■ EXERCISE AIM ■
In the rows below, change each "locality" to "site" and leave everything else unchanged.
━━━━━━━━━━━━━━━━━━━━━━━━━━━━━━
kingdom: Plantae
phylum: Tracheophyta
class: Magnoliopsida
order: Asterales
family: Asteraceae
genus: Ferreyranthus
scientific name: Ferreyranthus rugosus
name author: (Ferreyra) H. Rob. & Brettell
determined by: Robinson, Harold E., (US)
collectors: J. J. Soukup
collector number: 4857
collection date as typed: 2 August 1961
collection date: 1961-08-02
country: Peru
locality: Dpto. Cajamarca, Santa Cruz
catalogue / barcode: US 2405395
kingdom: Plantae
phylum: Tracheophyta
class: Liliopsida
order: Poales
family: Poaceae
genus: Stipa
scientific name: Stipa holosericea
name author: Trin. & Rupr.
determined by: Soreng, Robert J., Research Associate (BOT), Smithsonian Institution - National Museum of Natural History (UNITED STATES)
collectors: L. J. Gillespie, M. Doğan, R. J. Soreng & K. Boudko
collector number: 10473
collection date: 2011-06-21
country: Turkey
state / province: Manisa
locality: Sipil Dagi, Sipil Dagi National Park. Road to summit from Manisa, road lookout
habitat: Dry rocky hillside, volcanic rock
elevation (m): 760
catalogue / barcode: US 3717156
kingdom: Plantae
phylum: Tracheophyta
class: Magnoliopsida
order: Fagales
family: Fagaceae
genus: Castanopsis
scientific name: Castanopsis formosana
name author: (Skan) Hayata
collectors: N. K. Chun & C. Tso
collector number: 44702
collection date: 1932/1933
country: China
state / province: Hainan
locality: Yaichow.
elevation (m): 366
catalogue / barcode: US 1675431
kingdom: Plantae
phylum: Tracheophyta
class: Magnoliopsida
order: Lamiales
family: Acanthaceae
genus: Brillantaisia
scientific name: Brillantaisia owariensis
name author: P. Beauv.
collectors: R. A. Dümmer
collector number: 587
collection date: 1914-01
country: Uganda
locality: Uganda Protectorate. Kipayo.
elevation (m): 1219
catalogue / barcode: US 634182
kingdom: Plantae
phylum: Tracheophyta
━━━━━━━━━━━━━━━━━━━━━━━━━━━━━━
■ WRITTEN SOLUTION ■
kingdom: Plantae
phylum: Tracheophyta
class: Magnoliopsida
order: Asterales
family: Asteraceae
genus: Ferreyranthus
scientific name: Ferreyranthus rugosus
name author: (Ferreyra) H. Rob. & Brettell
determined by: Robinson, Harold E., (US)
collectors: J. J. Soukup
collector number: 4857
collection date as typed: 2 August 1961
collection date: 1961-08-02
country: Peru
site: Dpto. Cajamarca, Santa Cruz
catalogue / barcode: US 2405395
kingdom: Plantae
phylum: Tracheophyta
class: Liliopsida
order: Poales
family: Poaceae
genus: Stipa
scientific name: Stipa holosericea
name author: Trin. & Rupr.
determined by: Soreng, Robert J., Research Associate (BOT), Smithsonian Institution - National Museum of Natural History (UNITED STATES)
collectors: L. J. Gillespie, M. Doğan, R. J. Soreng & K. Boudko
collector number: 10473
collection date: 2011-06-21
country: Turkey
state / province: Manisa
site: Sipil Dagi, Sipil Dagi National Park. Road to summit from Manisa, road lookout
habitat: Dry rocky hillside, volcanic rock
elevation (m): 760
catalogue / barcode: US 3717156
kingdom: Plantae
phylum: Tracheophyta
class: Magnoliopsida
order: Fagales
family: Fagaceae
genus: Castanopsis
scientific name: Castanopsis formosana
name author: (Skan) Hayata
collectors: N. K. Chun & C. Tso
collector number: 44702
collection date: 1932/1933
country: China
state / province: Hainan
site: Yaichow.
elevation (m): 366
catalogue / barcode: US 1675431
kingdom: Plantae
phylum: Tracheophyta
class: Magnoliopsida
order: Lamiales
family: Acanthaceae
genus: Brillantaisia
scientific name: Brillantaisia owariensis
name author: P. Beauv.
collectors: R. A. Dümmer
collector number: 587
collection date: 1914-01
country: Uganda
site: Uganda Protectorate. Kipayo.
elevation (m): 1219
catalogue / barcode: US 634182
kingdom: Plantae
phylum: Tracheophyta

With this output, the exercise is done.